Task description → Without skipping anything, write out each record below exactly.

Input records →
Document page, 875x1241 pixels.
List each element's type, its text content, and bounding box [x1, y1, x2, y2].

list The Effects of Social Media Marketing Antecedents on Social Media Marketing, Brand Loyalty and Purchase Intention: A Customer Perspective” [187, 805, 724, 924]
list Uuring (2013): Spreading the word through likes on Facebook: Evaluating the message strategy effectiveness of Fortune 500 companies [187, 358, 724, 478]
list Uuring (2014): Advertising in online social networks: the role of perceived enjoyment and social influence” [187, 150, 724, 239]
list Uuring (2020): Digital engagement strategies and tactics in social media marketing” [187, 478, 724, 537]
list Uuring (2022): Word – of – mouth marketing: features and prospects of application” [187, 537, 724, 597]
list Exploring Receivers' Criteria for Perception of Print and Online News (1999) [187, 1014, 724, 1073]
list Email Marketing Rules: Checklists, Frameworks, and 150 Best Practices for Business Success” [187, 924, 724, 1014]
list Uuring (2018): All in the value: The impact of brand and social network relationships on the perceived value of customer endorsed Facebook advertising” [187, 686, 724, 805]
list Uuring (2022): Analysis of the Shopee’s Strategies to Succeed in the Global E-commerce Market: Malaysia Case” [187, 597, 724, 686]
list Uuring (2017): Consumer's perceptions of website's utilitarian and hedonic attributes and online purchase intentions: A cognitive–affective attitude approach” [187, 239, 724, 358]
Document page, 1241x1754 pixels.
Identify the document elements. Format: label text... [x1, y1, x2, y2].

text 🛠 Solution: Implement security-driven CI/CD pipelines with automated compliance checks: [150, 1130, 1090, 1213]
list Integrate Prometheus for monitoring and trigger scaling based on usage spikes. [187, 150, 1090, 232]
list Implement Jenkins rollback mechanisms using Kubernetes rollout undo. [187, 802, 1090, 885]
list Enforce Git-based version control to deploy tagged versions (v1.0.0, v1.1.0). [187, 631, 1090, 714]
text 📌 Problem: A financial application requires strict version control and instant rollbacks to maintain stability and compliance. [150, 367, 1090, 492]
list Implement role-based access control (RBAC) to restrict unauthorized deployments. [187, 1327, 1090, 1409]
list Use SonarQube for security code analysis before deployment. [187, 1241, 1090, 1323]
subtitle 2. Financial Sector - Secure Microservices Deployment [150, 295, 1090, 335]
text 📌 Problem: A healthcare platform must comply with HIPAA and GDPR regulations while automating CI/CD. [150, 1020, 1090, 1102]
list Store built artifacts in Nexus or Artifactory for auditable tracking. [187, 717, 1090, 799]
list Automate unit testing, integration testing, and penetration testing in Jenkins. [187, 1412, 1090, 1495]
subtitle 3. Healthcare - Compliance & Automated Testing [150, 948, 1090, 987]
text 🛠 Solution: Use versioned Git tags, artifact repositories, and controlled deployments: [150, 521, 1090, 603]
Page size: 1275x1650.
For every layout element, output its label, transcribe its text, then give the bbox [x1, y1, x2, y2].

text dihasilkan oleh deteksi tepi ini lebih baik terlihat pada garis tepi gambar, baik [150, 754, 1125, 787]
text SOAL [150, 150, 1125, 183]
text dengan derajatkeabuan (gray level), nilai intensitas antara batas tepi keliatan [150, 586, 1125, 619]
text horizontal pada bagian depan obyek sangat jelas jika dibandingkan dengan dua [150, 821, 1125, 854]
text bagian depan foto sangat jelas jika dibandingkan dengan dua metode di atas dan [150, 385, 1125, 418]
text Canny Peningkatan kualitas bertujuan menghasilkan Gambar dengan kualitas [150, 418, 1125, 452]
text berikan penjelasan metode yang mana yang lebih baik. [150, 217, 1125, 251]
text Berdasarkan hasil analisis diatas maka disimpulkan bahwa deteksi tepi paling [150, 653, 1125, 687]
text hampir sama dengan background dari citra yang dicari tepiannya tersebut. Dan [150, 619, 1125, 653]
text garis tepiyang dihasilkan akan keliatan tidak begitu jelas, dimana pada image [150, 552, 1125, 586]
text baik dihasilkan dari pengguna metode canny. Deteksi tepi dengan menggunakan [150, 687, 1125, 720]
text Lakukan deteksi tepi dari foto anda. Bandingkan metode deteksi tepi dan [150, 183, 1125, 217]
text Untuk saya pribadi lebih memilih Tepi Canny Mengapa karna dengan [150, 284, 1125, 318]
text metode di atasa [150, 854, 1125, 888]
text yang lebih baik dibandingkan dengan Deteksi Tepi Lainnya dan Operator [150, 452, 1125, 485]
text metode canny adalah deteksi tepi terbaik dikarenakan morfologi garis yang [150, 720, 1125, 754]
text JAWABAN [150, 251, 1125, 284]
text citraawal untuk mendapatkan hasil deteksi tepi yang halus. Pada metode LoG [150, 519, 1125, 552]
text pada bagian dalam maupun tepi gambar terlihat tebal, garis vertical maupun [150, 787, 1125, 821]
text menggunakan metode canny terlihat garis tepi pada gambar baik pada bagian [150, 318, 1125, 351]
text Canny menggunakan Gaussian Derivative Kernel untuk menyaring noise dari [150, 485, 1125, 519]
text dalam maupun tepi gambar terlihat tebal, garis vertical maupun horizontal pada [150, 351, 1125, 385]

Solution to the problem →
Document page, 875x1241 pixels.
List each element's type, its text content, and bounding box [x1, y1, x2, y2].

list The Effects of Social Media Marketing Antecedents on Social Media Marketing, Brand Loyalty and Purchase Intention: A Customer Perspective” [187, 805, 724, 924]
list Uuring (2013): Spreading the word through likes on Facebook: Evaluating the message strategy effectiveness of Fortune 500 companies [187, 358, 724, 478]
list Uuring (2014): Advertising in online social networks: the role of perceived enjoyment and social influence” [187, 150, 724, 239]
list Uuring (2020): Digital engagement strategies and tactics in social media marketing” [187, 478, 724, 537]
list Uuring (2022): Word – of – mouth marketing: features and prospects of application” [187, 537, 724, 597]
list Exploring Receivers' Criteria for Perception of Print and Online News (1999) [187, 1014, 724, 1073]
list Email Marketing Rules: Checklists, Frameworks, and 150 Best Practices for Business Success” [187, 924, 724, 1014]
list Uuring (2018): All in the value: The impact of brand and social network relationships on the perceived value of customer endorsed Facebook advertising” [187, 686, 724, 805]
list Uuring (2022): Analysis of the Shopee’s Strategies to Succeed in the Global E-commerce Market: Malaysia Case” [187, 597, 724, 686]
list Uuring (2017): Consumer's perceptions of website's utilitarian and hedonic attributes and online purchase intentions: A cognitive–affective attitude approach” [187, 239, 724, 358]
Document page, 1241x1754 pixels.
Identify the document elements. Format: label text... [x1, y1, x2, y2].

text 🛠 Solution: Implement security-driven CI/CD pipelines with automated compliance checks: [150, 1130, 1090, 1213]
list Integrate Prometheus for monitoring and trigger scaling based on usage spikes. [187, 150, 1090, 232]
list Implement Jenkins rollback mechanisms using Kubernetes rollout undo. [187, 802, 1090, 885]
list Enforce Git-based version control to deploy tagged versions (v1.0.0, v1.1.0). [187, 631, 1090, 714]
text 📌 Problem: A financial application requires strict version control and instant rollbacks to maintain stability and compliance. [150, 367, 1090, 492]
list Implement role-based access control (RBAC) to restrict unauthorized deployments. [187, 1327, 1090, 1409]
list Use SonarQube for security code analysis before deployment. [187, 1241, 1090, 1323]
subtitle 2. Financial Sector - Secure Microservices Deployment [150, 295, 1090, 335]
text 📌 Problem: A healthcare platform must comply with HIPAA and GDPR regulations while automating CI/CD. [150, 1020, 1090, 1102]
list Store built artifacts in Nexus or Artifactory for auditable tracking. [187, 717, 1090, 799]
list Automate unit testing, integration testing, and penetration testing in Jenkins. [187, 1412, 1090, 1495]
subtitle 3. Healthcare - Compliance & Automated Testing [150, 948, 1090, 987]
text 🛠 Solution: Use versioned Git tags, artifact repositories, and controlled deployments: [150, 521, 1090, 603]
Page size: 1275x1650.
For every layout element, output its label, transcribe its text, then give the bbox [x1, y1, x2, y2].

text dihasilkan oleh deteksi tepi ini lebih baik terlihat pada garis tepi gambar, baik [150, 754, 1125, 787]
text SOAL [150, 150, 1125, 183]
text dengan derajatkeabuan (gray level), nilai intensitas antara batas tepi keliatan [150, 586, 1125, 619]
text horizontal pada bagian depan obyek sangat jelas jika dibandingkan dengan dua [150, 821, 1125, 854]
text bagian depan foto sangat jelas jika dibandingkan dengan dua metode di atas dan [150, 385, 1125, 418]
text Canny Peningkatan kualitas bertujuan menghasilkan Gambar dengan kualitas [150, 418, 1125, 452]
text berikan penjelasan metode yang mana yang lebih baik. [150, 217, 1125, 251]
text Berdasarkan hasil analisis diatas maka disimpulkan bahwa deteksi tepi paling [150, 653, 1125, 687]
text hampir sama dengan background dari citra yang dicari tepiannya tersebut. Dan [150, 619, 1125, 653]
text garis tepiyang dihasilkan akan keliatan tidak begitu jelas, dimana pada image [150, 552, 1125, 586]
text baik dihasilkan dari pengguna metode canny. Deteksi tepi dengan menggunakan [150, 687, 1125, 720]
text Lakukan deteksi tepi dari foto anda. Bandingkan metode deteksi tepi dan [150, 183, 1125, 217]
text Untuk saya pribadi lebih memilih Tepi Canny Mengapa karna dengan [150, 284, 1125, 318]
text metode di atasa [150, 854, 1125, 888]
text yang lebih baik dibandingkan dengan Deteksi Tepi Lainnya dan Operator [150, 452, 1125, 485]
text metode canny adalah deteksi tepi terbaik dikarenakan morfologi garis yang [150, 720, 1125, 754]
text JAWABAN [150, 251, 1125, 284]
text citraawal untuk mendapatkan hasil deteksi tepi yang halus. Pada metode LoG [150, 519, 1125, 552]
text pada bagian dalam maupun tepi gambar terlihat tebal, garis vertical maupun [150, 787, 1125, 821]
text menggunakan metode canny terlihat garis tepi pada gambar baik pada bagian [150, 318, 1125, 351]
text Canny menggunakan Gaussian Derivative Kernel untuk menyaring noise dari [150, 485, 1125, 519]
text dalam maupun tepi gambar terlihat tebal, garis vertical maupun horizontal pada [150, 351, 1125, 385]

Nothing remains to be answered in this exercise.